The historic Supreme Court judgment which on Friday allowed women of all ages to enter Lord Ayyappa temple in Sabarimala in Kerala, has left the temple tantris (priests) and those associated with it by tradition disappointed.
They plan to file a review petition against the verdict that came after 12 years of legal battle and nearly a month ahead of the annual pilgrimage that starts in November.
Expressing disappointment, temple tantri (chief priest) K. Rajeevaru said: "While I will respect the court's directive, I wish tradition and culture is allowed to continue.
"The Travancore Devasom Board (TDB) will decide on the appeal challenging today's decision, only after a discussion."
On whether the temple will allow women from all age groups to come for the annual pilgrimage when it opens for the two-month long season in November, he said he did not know "how it would be managed this time".
"As of now, what I can say is at present there are no facilities that are there and now the TDB will have to do the needful," Rajeevaru added.
Until now according to the rule of the temple located on a hilltop in Pathanamthitta district, about 130 km from the state capital, has remained closed to women in the age group of 10 to 50 years.

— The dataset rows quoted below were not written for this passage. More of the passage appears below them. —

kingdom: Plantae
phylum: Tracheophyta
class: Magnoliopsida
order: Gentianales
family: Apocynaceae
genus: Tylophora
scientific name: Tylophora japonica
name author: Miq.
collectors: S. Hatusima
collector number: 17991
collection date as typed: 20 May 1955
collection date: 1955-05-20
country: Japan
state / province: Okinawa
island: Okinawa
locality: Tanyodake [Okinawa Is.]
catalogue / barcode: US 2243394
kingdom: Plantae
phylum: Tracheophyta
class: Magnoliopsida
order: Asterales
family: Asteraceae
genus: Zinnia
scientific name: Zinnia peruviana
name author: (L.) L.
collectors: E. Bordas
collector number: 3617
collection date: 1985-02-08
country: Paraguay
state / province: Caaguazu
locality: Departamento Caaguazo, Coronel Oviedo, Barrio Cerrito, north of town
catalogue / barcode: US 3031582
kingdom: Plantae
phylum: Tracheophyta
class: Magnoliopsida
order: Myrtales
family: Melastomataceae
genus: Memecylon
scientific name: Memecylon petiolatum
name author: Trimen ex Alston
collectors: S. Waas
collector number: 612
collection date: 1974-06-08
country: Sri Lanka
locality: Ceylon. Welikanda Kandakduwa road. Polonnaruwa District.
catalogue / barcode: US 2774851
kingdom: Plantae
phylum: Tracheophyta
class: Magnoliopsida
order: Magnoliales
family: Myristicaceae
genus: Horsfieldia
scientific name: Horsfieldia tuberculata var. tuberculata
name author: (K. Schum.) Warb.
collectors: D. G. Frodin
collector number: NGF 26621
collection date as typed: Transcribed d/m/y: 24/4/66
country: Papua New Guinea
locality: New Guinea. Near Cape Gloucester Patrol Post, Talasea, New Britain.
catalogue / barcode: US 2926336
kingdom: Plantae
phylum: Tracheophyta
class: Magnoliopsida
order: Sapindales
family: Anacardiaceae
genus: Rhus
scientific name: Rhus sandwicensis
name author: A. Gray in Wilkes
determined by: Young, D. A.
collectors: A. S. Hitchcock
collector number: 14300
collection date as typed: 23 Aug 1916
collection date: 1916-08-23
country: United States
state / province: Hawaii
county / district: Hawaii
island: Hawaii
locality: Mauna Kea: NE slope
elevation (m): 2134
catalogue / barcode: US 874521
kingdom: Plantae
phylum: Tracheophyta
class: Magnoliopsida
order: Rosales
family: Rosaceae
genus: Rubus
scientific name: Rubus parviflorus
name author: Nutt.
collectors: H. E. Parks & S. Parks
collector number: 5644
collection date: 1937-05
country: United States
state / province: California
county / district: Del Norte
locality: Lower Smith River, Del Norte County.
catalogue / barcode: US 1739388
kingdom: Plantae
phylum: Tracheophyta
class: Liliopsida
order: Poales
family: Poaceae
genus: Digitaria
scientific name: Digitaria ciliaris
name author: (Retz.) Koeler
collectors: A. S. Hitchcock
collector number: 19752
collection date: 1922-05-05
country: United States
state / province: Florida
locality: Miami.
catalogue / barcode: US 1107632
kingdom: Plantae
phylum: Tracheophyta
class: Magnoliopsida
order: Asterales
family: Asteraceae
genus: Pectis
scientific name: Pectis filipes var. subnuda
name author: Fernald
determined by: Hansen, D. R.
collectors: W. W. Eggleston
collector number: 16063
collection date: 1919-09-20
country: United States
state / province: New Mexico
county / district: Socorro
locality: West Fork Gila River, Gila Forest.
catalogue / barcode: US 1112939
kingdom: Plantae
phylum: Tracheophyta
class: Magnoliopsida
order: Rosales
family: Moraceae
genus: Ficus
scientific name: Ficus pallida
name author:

State Minister for Devasoms (a watchdog body of temples which oversees the functioning of all the Devasom Boards in Kerala), K.Surendran said: "This has been a long standing legal battle both in the Kerala High Court and now Supreme Court."
"The state government has nothing to do as it is the TDB which has to see that the directive is followed," the senior leader from Communist Party of India-Marxist party said.
Over the years, the Left government has always been for opening the temple doors to all women.
TDB President A. Padmakumar said that they were now duty-bound to see that the directive of the apex court is put into practice.
"We will now speak with the state government to see what needs to be done. The long legal battle is over now," said Padmakumar.
Spokesperson of the Pandalam Royal Family, which has an integral role in the affairs of the Sabarimala temple, Sasikumar Varma said the palace was disappointed with the verdict
All the jewels of the temple is stored in the Pandalam Palace.
"Just by a verdict, the century old traditions of Sabarimala has been changed and that's very sad. Every religious place has its own traditions and culture that is practiced for its own reasons," said the palace spokesperson.
"If you look, devotees enter mosque with their footwear, but it does not happen in temples. Just like that, Sabarimala temple has its own traditions -- one of which is that all pilgrims who come to the temple undergo a 41 day penance, and that should not be forgotten," said Varma.
Meanwhile, Rahul Eashwaran, a family member of the Sabarimala tantri, said that they were deeply saddened by the verdict and would file a review petition.
"Various Hindu organisations will now get together and conduct special prayer sessions. We have time till October 16 to file a review petition which would be done after discussing with all.
"This is not a balanced judgement and Article 25 of the Constitution has been overlooked," said Eashwaran.
P. Geetha, a teacher by profession and a popular face in TV debates batting for gender equality, said that she welcomed the judgement.
"It's understandable that people like Eashwaran oppose this and it's quite natural. The verdict is welcome and now all those women who wish to visit the temple can do so now," said Geetha.
Although she added that she did not expect the coming season from November to see a big flow of women devotees, as all along till now they were told that it was out of bound for women.